1.2. Rumusan Masalah
            Aksi penentangan demi penentangan terus dilakukan oleh pedagang terhadap kebijakan Pemkot, walaupun para pedagang sadar, bahwa tuntutan mereka akan sulit untuk terpenuhi, bahkan di saat pondasi pembangunan pasar Senapelan tersebut mulai dilakukan awal bulan Juli 2004 lalu. Kebijakan seperti ini, bukan hanya sekali terjadi di Pekanbaru, beberapa waktu lalu, Pemkot juga mangeluarkan kebijakan peremajaan pasar Pusat atau Suka Ramai yang berdekatan dengan pasar Senapelan. Kebijakan ini juga menuai protes dari pedagang pasar Suka Ramai dikarenakan harga kios yang terlalu mahal bagi pedagang. Selain itu, Pemkot juga menggandeng investor yang sama dengan investor yang membangun pasar Senapelan, yaitu P.T. PMJ, dengan konsep bangunan yang sama. Dan konflik ini juga tidak dapat terselesaikan dengan baik.

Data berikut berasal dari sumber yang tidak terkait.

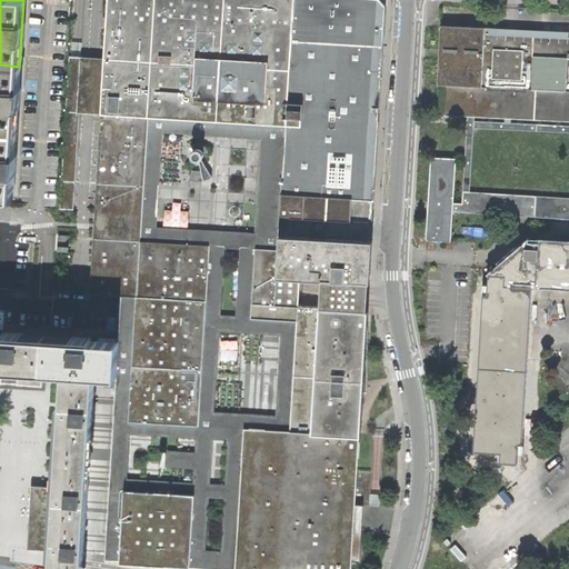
[(107,0),(105,48),(103,59),(92,59),(70,57),(62,210),(73,211),(80,111),(89,112),(100,112),(96,198),(90,293),(121,295),(119,345),(117,377),(117,382),(116,403),(105,559),(128,561),(149,562),(165,563),(201,567),(237,568),(349,568),(350,565),(363,566),(365,537),(361,532),(359,532),(360,506),(353,506),(360,387),(368,252),(369,240),(368,239),(369,216),(370,200),(373,201),(379,108),(385,9),(379,3),(376,0),(107,0)]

            Kebijakan pemerintah yang kembali merealisasikan program peremajaan pasar tradisional (dengan menggandeng investor yang sama), dan kebijakan yang kembali mendapat tantangan dari para pedagang pasar tradisonal (pedagang pasar Senapelan), walaupun upaya penentangan itu tidak berhasil seperti halnya upaya penyelesaian konflik yang juga tidak berhasil, merupakan permasalahan- permasalahan yang menarik untuk diangkat sebagai fokus penelitian. Penelitian ini berusaha mengungkapkan:
1. Bagaimana bentuk- bentuk dominasi kekuasaan yang terjadi?

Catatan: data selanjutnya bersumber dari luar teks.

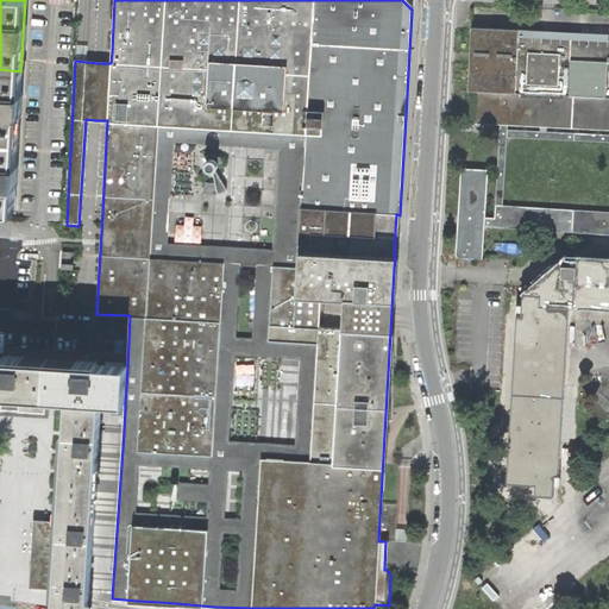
[(472,106),(472,120),(500,123),(508,123),(608,127),(608,37),(545,35),(516,33),(516,27),(470,25),(466,90),(473,90),(472,106)]
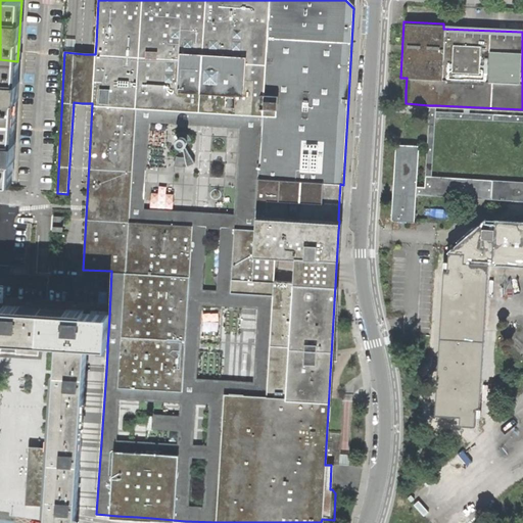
[(0,122),(13,123),(17,61),(0,59),(0,122)]
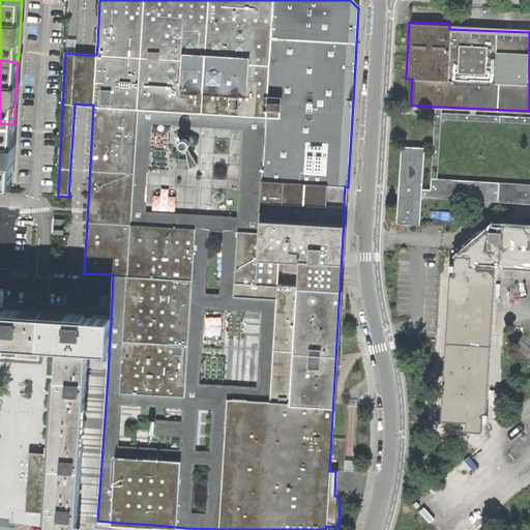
[(529,183),(437,177),(441,118),(441,111),(442,107),(435,107),(430,187),(421,187),(421,197),(472,200),(472,209),(471,228),(477,227),(479,200),(529,203),(529,183)]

2. Bagaimana bentuk- bentuk perlawanan pedagang?
3. Bagaiamana resolusi konflik yang diupayakan dalam konflik itu?

1.3. Tujuan Penelitian
Penelitian ini bertujuan untuk dapat menggambarkan tentang:
1. Bentuk- bentuk dominasi yang dilakukan oleh kekuasaan terhadap kaum tertindas.
2. Bentuk- bentuk perlawanan yang dilakukan oleh para pedagang terhadap dominasi kekuasaan.
3. Resolusi yang diupayakan atau berlaku dalam konflik tersebut.

1.4. Manfaat Penelitian
Berdasarkan tujuan penelitian di atas, maka manfaat penelitian ini adalah untuk:
1. Mengetahui bentuk- bentuk dominasi kekuasaan
2. Mengetahui bentuk- bentuk perlawanan yang dilakukan oleh para pedagang

3. Mengetahui resolusi yang diupayakan atau berlaku dalam konflik tersebut.